(Texte proposé):
......

A première vue, il semble clair que la Suisse continue de miser sur la sécurité par la neutralité. Des sondages d'opinion annuels montrent qu'une majorité écrasante de 91% est favorable au maintien de la neutralité.9 Cependant, ces mêmes sondages révèlent également des divergences importantes quant à ce que cette neutralité devrait impliquer – et ne pas impliquer. En ce qui concerne la coopération militaire avec l'OTAN, 52% des personnes interrogées estiment que la Suisse devrait coopérer plus étroitement avec l'alliance.10 30% des personnes interrogées sont même d'accord avec l'affirmation «La Suisse devrait adhérer à l'OTAN», ce qui signifie qu'au moins 21% des personnes interrogées ne considèrent pas l'OTAN et la neutralité comme incompatibles.11

Il existe également des différences considérables au sein de la population. En général, les jeunes sont moins favorables à l'OTAN (ou à une coopération avec celle-ci), tandis que les personnes interrogées ayant un niveau d'éducation plus élevé sont plutôt favorables à une coopération, voire à une adhésion.

......

(Extrait de données):
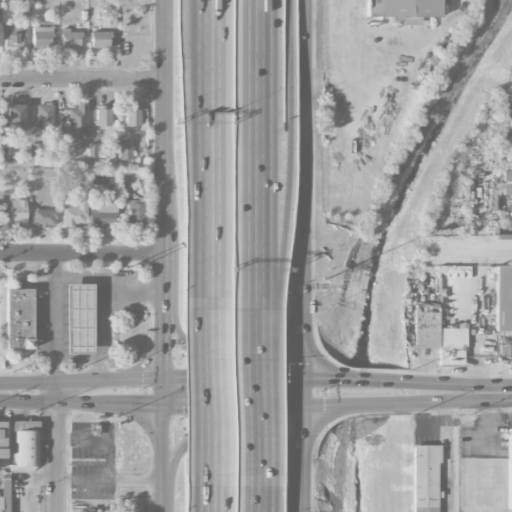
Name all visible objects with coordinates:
building: (41, 37)
building: (70, 39)
building: (100, 39)
building: (13, 41)
road: (163, 61)
road: (81, 81)
building: (44, 116)
building: (103, 117)
building: (15, 118)
building: (132, 118)
building: (77, 122)
building: (94, 151)
building: (125, 151)
building: (6, 152)
building: (36, 152)
road: (210, 154)
road: (257, 155)
road: (286, 155)
road: (164, 176)
building: (507, 181)
road: (306, 190)
building: (135, 212)
building: (18, 213)
building: (75, 213)
building: (102, 214)
building: (45, 217)
road: (82, 253)
road: (475, 255)
road: (164, 273)
road: (84, 276)
road: (98, 293)
building: (503, 298)
building: (18, 317)
building: (19, 318)
road: (55, 318)
gas station: (78, 319)
building: (78, 319)
building: (78, 319)
road: (478, 325)
building: (426, 326)
road: (257, 341)
road: (263, 341)
road: (242, 343)
building: (452, 344)
road: (164, 346)
traffic signals: (164, 351)
building: (504, 352)
road: (86, 358)
traffic signals: (186, 377)
road: (81, 380)
road: (315, 380)
traffic signals: (330, 380)
road: (163, 391)
road: (208, 392)
road: (304, 393)
road: (489, 395)
road: (81, 403)
traffic signals: (141, 405)
road: (385, 405)
road: (233, 406)
traffic signals: (279, 407)
road: (257, 425)
traffic signals: (304, 434)
building: (1, 445)
road: (234, 445)
building: (26, 446)
road: (57, 448)
road: (163, 448)
road: (303, 450)
building: (509, 467)
road: (111, 477)
building: (425, 478)
building: (425, 478)
road: (208, 494)
road: (257, 494)
building: (0, 497)
road: (166, 501)
road: (303, 502)
building: (88, 510)
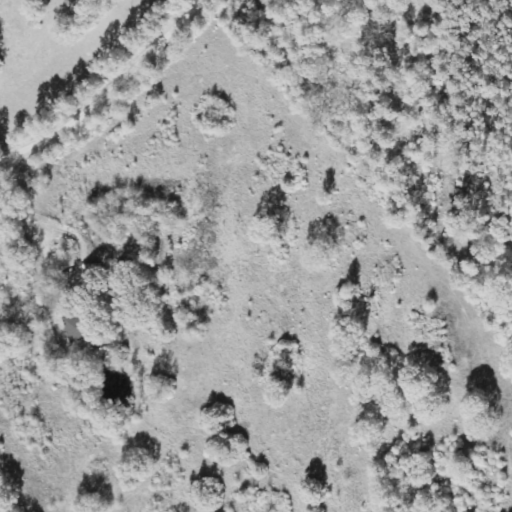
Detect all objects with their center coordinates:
road: (114, 84)
building: (84, 326)
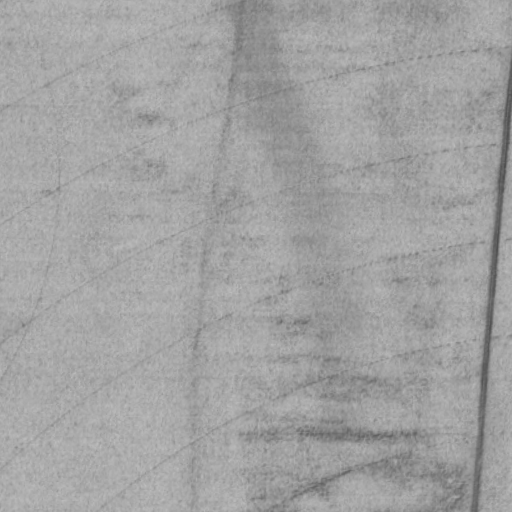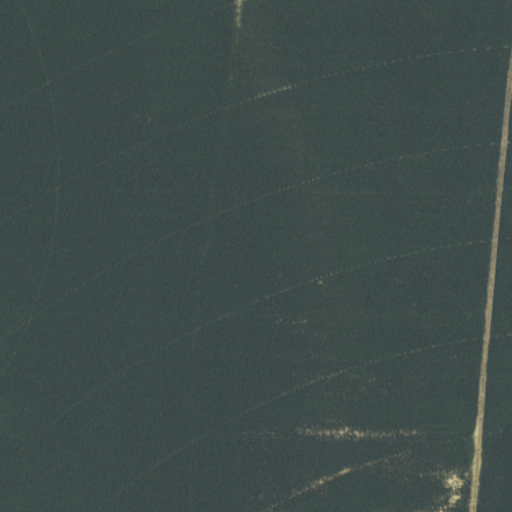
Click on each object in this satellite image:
road: (490, 256)
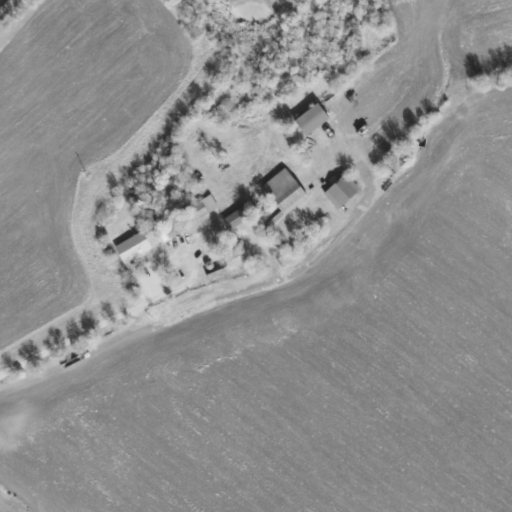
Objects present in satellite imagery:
road: (0, 0)
building: (313, 119)
building: (342, 191)
building: (198, 210)
building: (238, 217)
building: (134, 247)
road: (192, 262)
road: (69, 340)
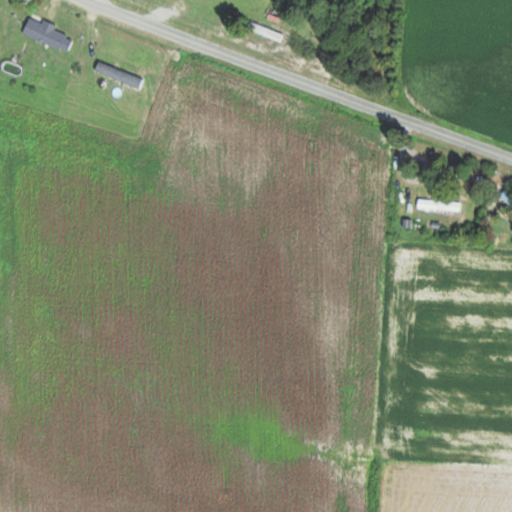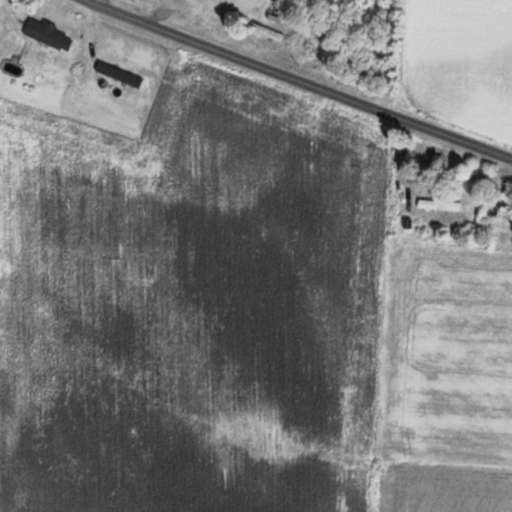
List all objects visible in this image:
building: (267, 31)
building: (49, 34)
crop: (460, 61)
road: (300, 78)
building: (440, 205)
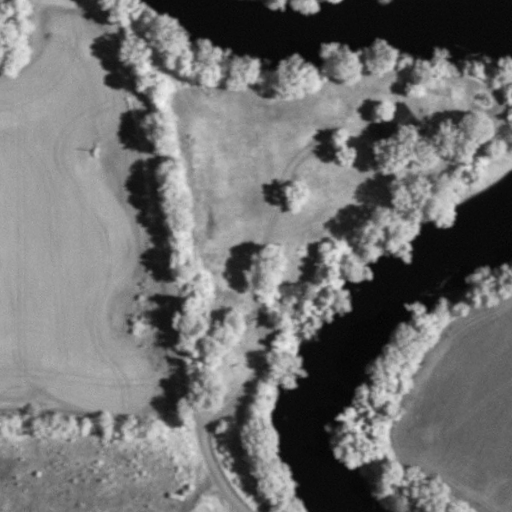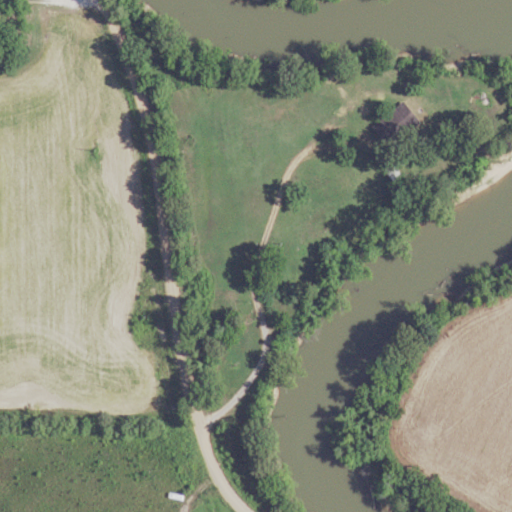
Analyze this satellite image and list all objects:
building: (395, 124)
river: (469, 131)
building: (387, 168)
road: (168, 258)
road: (260, 260)
road: (194, 488)
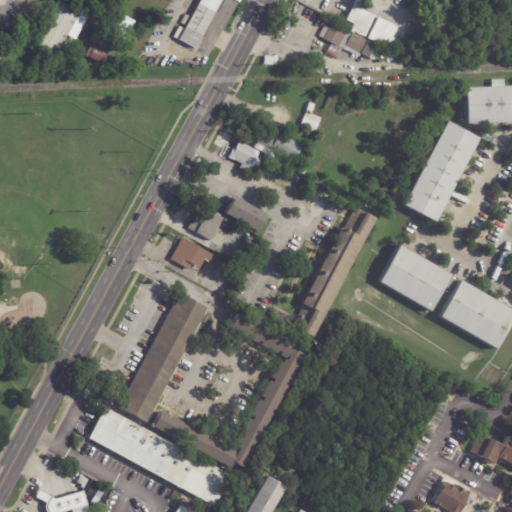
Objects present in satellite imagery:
road: (5, 10)
building: (359, 20)
building: (194, 23)
building: (197, 23)
building: (440, 23)
building: (60, 26)
building: (465, 26)
building: (58, 28)
building: (123, 28)
building: (124, 28)
building: (358, 33)
building: (345, 41)
road: (189, 53)
building: (94, 54)
road: (302, 54)
building: (95, 55)
railway: (256, 78)
building: (488, 102)
building: (487, 104)
building: (308, 107)
building: (308, 121)
building: (309, 121)
building: (485, 137)
building: (276, 145)
building: (276, 147)
building: (243, 156)
building: (243, 156)
building: (438, 171)
building: (438, 171)
road: (205, 183)
road: (284, 199)
building: (243, 213)
building: (243, 214)
building: (204, 223)
building: (205, 223)
road: (131, 242)
road: (495, 243)
building: (187, 254)
building: (188, 254)
building: (240, 255)
building: (328, 271)
building: (329, 272)
building: (411, 278)
building: (413, 279)
building: (222, 293)
building: (475, 314)
building: (476, 314)
building: (274, 316)
building: (161, 357)
building: (160, 358)
road: (200, 363)
building: (238, 400)
building: (239, 402)
road: (440, 439)
building: (492, 450)
building: (492, 451)
building: (156, 456)
building: (155, 457)
road: (101, 467)
road: (414, 484)
building: (98, 494)
building: (262, 497)
building: (448, 497)
building: (450, 498)
building: (64, 502)
building: (65, 504)
building: (91, 504)
building: (180, 510)
building: (294, 511)
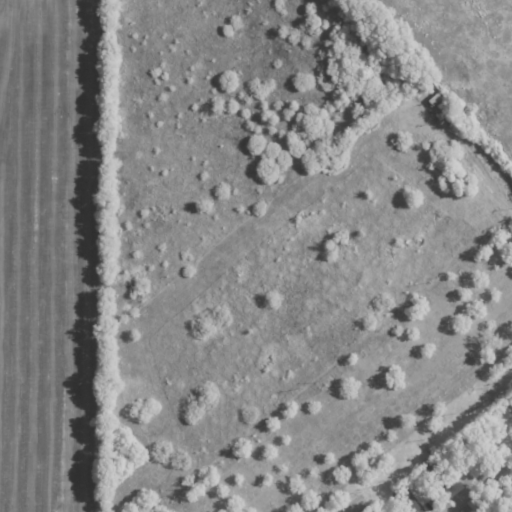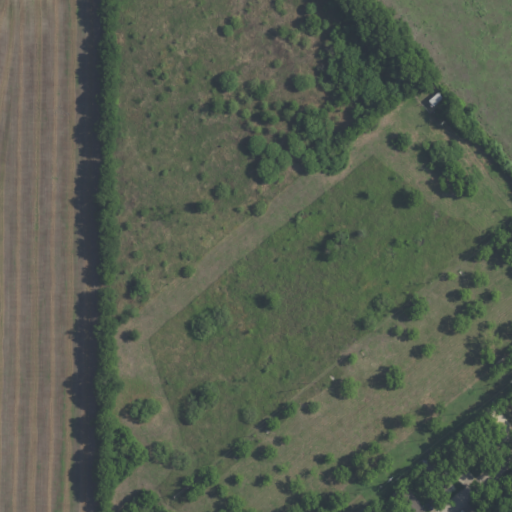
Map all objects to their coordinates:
building: (501, 421)
building: (469, 444)
building: (439, 474)
building: (510, 474)
road: (479, 485)
building: (409, 499)
building: (365, 509)
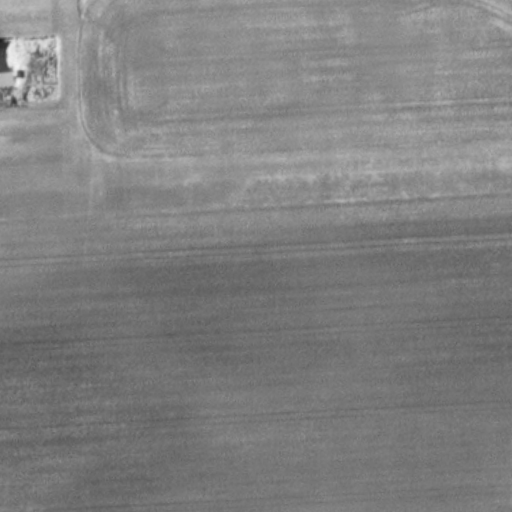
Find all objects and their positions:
building: (12, 69)
building: (12, 69)
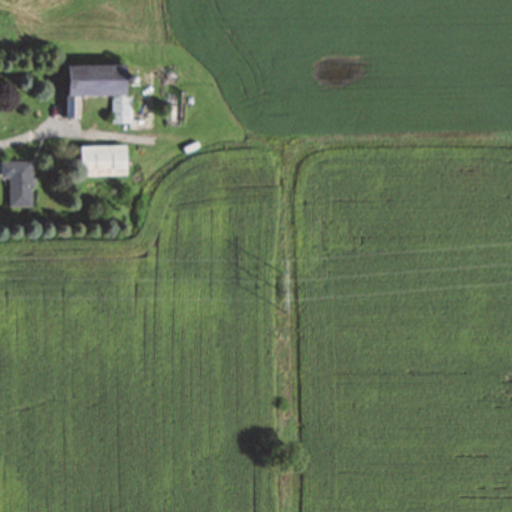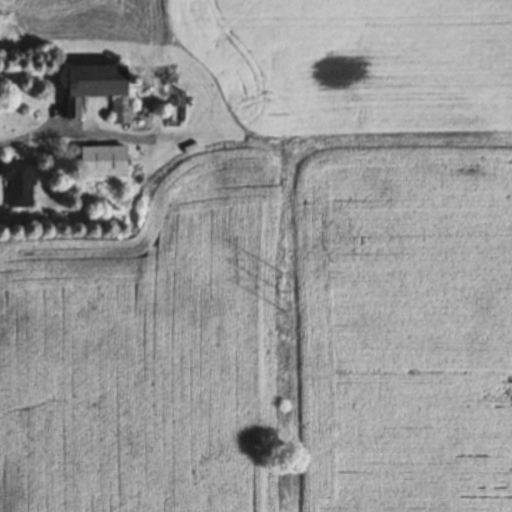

......

(Consignes de travail):
**A)** Résume en deux phrases le texte sur la neutralité suisse.
**B)** Pour chacune des affirmations suivantes, indique par oui ou par non si elle est conforme au texte sur la neutralité suisse, et cite les mots du texte qui en décident. (i) Une majorité écrasante des personnes interrogées est favorable au maintien de la neutralité. (ii) Les jeunes sont plus favorables à l'OTAN que le reste de la population. (iii) Plus de la moitié des personnes interrogées veulent que la Suisse coopère plus étroitement avec l'OTAN.

(Réponses de l'exercice):
**A)** Les sondages annuels montrent que 91 % des personnes interrogées sont favorables au maintien de la neutralité, mais divergent sur ce qu'elle doit impliquer : 52 % souhaitent une coopération plus étroite avec l'OTAN et 30 % approuvent même une adhésion. Les jeunes sont en général moins favorables à l'OTAN, tandis que les personnes ayant un niveau d'éducation plus élevé penchent plutôt pour une coopération, voire une adhésion.

**B)**
(i) Oui : «une majorité écrasante de 91% est favorable au maintien de la neutralité».
(ii) Non : «les jeunes sont moins favorables à l'OTAN (ou à une coopération avec celle-ci)».
(iii) Oui : «52% des personnes interrogées estiment que la Suisse devrait coopérer plus étroitement avec l'alliance».